TEXTE DU DOCUMENT ::

Pour un usage social des biens confisqués à la criminalité organisée
Dans le cadre de la loi du 8 avril dernier visant à améliorer l’efficacité de la justice de proximité et de la réponse pénale, l’article 4 vise à autoriser l’Agence de gestion et de recouvrement des avoirs saisis et confisqués (Agrasc) à mettre à la disposition de certaines associations, fondations d’utilité publique ou organismes qui concourent à la politique du logement, des biens immobiliers saisis ou confisqués dans le cadre d’une procédure pénale.
Déjà approuvée par le Sénat en 2019 à l’occasion de l’examen d’une précédente proposition de loi [1], cette mesure fait suite à une série de tentatives visant à inscrire dans le droit français des dispositifs, calqués sur le modèle italien, d’usage social des biens confisqués à la criminalité organisée. Pour saisir la portée et les limites de cette actualité législative, il faut revenir sur le cas italien, précurseur en la matière.
Les réseaux criminels sont devenus une puissance économique indissociable du capitalisme. Ils disposent, en effet, des capitaux et des liquidités indispensables à sa viabilité. Très prospères sur les marchés de la drogue, de la prostitution, de la vente d’armes et des contrefaçons, ils s’étendent également à la finance internationale par le biais du blanchiment d’argent et du recyclage de capitaux, ainsi que par la corruption des marchés publics.
Plus généralement, tous les secteurs présentant un fort potentiel de gains peuvent être investis par la criminalité, par le biais de « zones grises » de complicité et de connivence. Il s’agit d’espaces à la frontière entre légalité et illégalité, dans lesquels criminels, responsables politiques, entrepreneurs et fonctionnaires nouent des alliances et échangent des faveurs : les réseaux criminels offrent protection, intermédiation et capitaux aux acteurs économiques et professionnels ; en échange, ceux-ci offrent des compétences dont la criminalité est dépourvue.
Par ce biais, des capitaux illicites sont investis dans les marchés et la criminalité organisée agit comme régulateur des activités économiques, en faisant baisser les coûts et en produisant des contextes favorables à la concurrence, y compris grâce à son réseau relationnel très étendu, qui facilite la captation d’informations et de collaborations, d’où une pénétration progressive de l’économie illégale dans l’économie légale.

DONNÉES SOURCES ::
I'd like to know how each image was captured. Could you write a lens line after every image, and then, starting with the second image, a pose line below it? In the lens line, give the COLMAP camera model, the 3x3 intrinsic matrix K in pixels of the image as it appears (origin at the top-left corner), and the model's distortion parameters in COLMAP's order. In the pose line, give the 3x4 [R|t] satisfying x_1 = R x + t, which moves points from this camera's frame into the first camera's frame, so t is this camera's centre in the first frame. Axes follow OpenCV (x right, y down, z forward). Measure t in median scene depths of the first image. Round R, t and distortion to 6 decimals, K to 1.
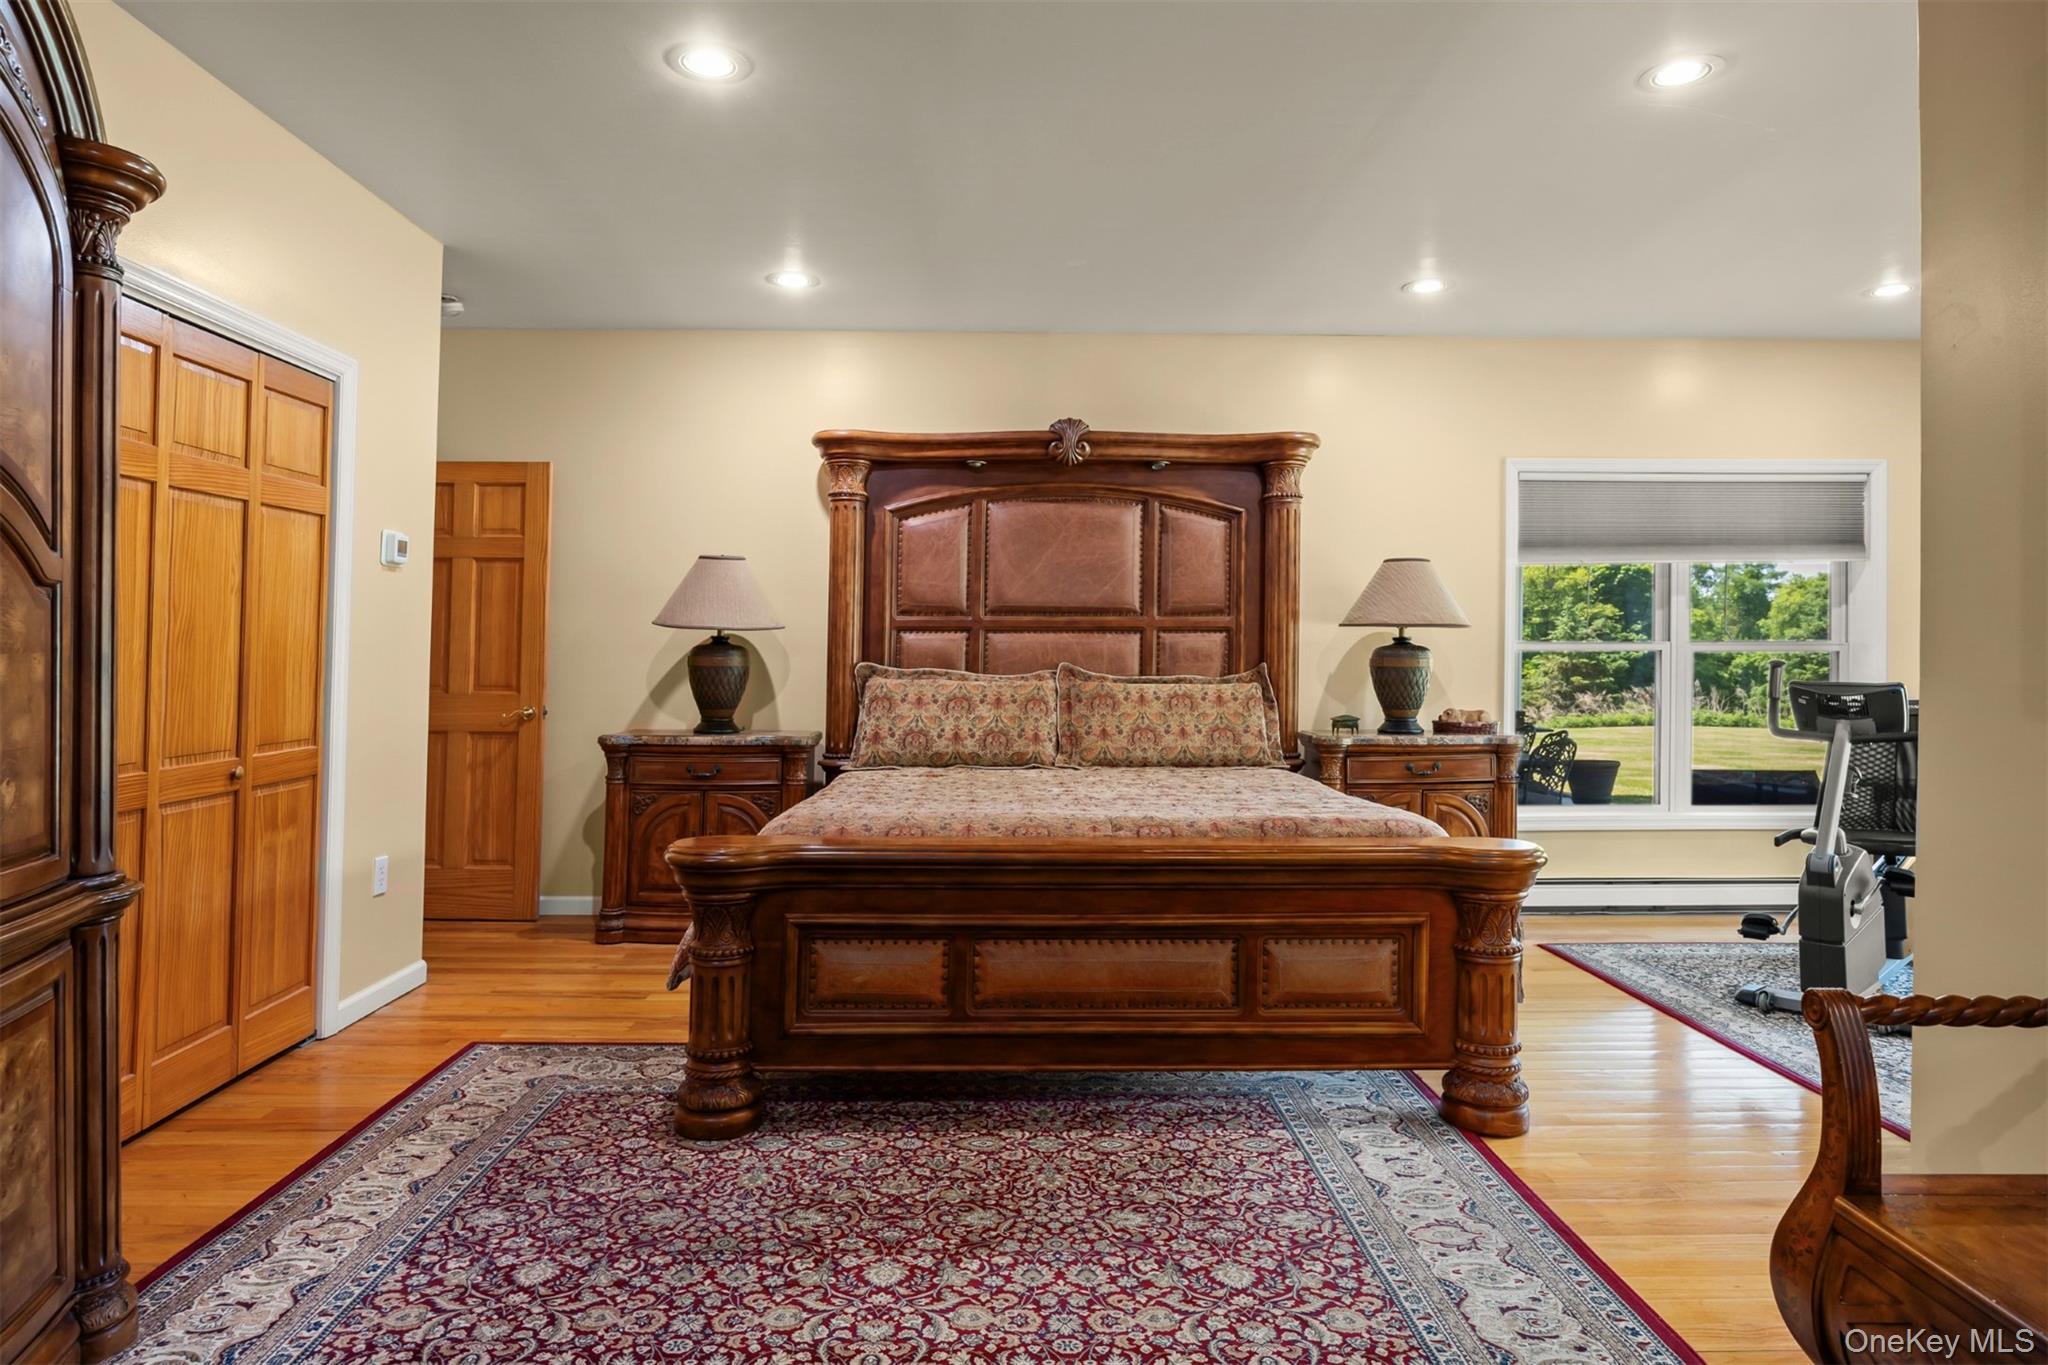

EXERCICES ::
• a. Répondez à ces questions d'après le texte sur les biens confisqués :
(i) Quel article de la loi du 8 avril permet à l'Agrasc de mettre des biens immobiliers à la disposition de certaines associations ?
(ii) En quelle année le Sénat avait-il déjà approuvé cette mesure ?
(iii) Sur le modèle de quel pays ces dispositifs d'usage social sont-ils calqués ?
• b. Poursuivez le texte sur les biens confisqués à la criminalité organisée après sa dernière phrase.
La liste ne joue aucun rôle ici.

RÉPONSES NUMÉROTÉES ::
• a.
(i) L'article 4.
(ii) En 2019.
(iii) L'Italie.

• b.
Depuis la crise économique de 2008, ces formes d’entrelacement se sont structurées dans tous les pays. L’actuelle crise sanitaire n’a fait que les renforcer, les étendant aux services et aux solidarités. La possibilité de disposer immédiatement de capitaux, d’altérer les marchés par la violence, la corruption ou l’intimidation, enfin de contrôler les réseaux d’influence politique, assurent à la criminalité une place de choix au sein du marché capitaliste et une forte réactivité en temps de crise.
Or, en dépit de cette réalité, de récentes études montrent une relative indifférence des opinions publiques européennes à ces questions : chacun s’imagine qu’elles ne concernent que des populations spécifiques ou des zones limitées géographiquement, comme les banlieues des grandes villes métropolitaines. Un espace résiduel donc, qui relève du pouvoir judiciaire et des services de police, et dont l’opinion publique pourrait rester à l’écart.
Une étude du réseau civique DeMains Libres [2] a montré que, dans l’imaginaire collectif européen, prévaut une représentation symbolique et folklorique du crime et de ses pseudo-structures de gouvernance (les clans, le territoire…), la criminalité étant censée se manifester par des traits identitaires et culturels spécifiques. Reléguée aux « cités sensibles », elle n’aurait pas besoin d’un traitement spécifique de plus grande ampleur.
Cette lecture banalisée de la réalité criminelle et du périmètre de sa zone d’influence conduit à occulter l’ensemble des intérêts économiques et financiers obtenus par des réseaux d’affaires et des illégalités politiques inscrits dans la mondialisation. Le traitement des questions relevant des réseaux criminels reste ainsi la prérogative des palais de justice, des magistrats, des chercheurs ou des journalistes spécialisés, tandis que la société civile, peu informée, se montre peu mobilisée.
Il est donc d’autant plus important de mettre en exergue l’étendue du phénomène criminel et la nécessité d’y faire face. Car la criminalité, par sa présence occulte dans les marchés et auprès des institutions, impacte quotidiennement les équilibres démocratiques.
La puissance des réseaux mafieux repose sur une sorte de consensus : que la criminalité peut se substituer à l’État social.
En Italie en revanche, en raison d’une histoire douloureuse qui a culminé en 1992 avec l’assassinat des deux juges emblématiques de la lutte contre la mafia, Giovanni Falcone et Paolo Borsellino, la société civile est très sensible à ces questions. Elle a même été à l’origine d’une loi d’initiative populaire, la loi 109 de 1996 sur les « Dispositions en matière de gestion et destination des biens séquestrés et confisqués ». C’est de cette loi dont s’inspirent les récentes – et timides – avancées législatives françaises.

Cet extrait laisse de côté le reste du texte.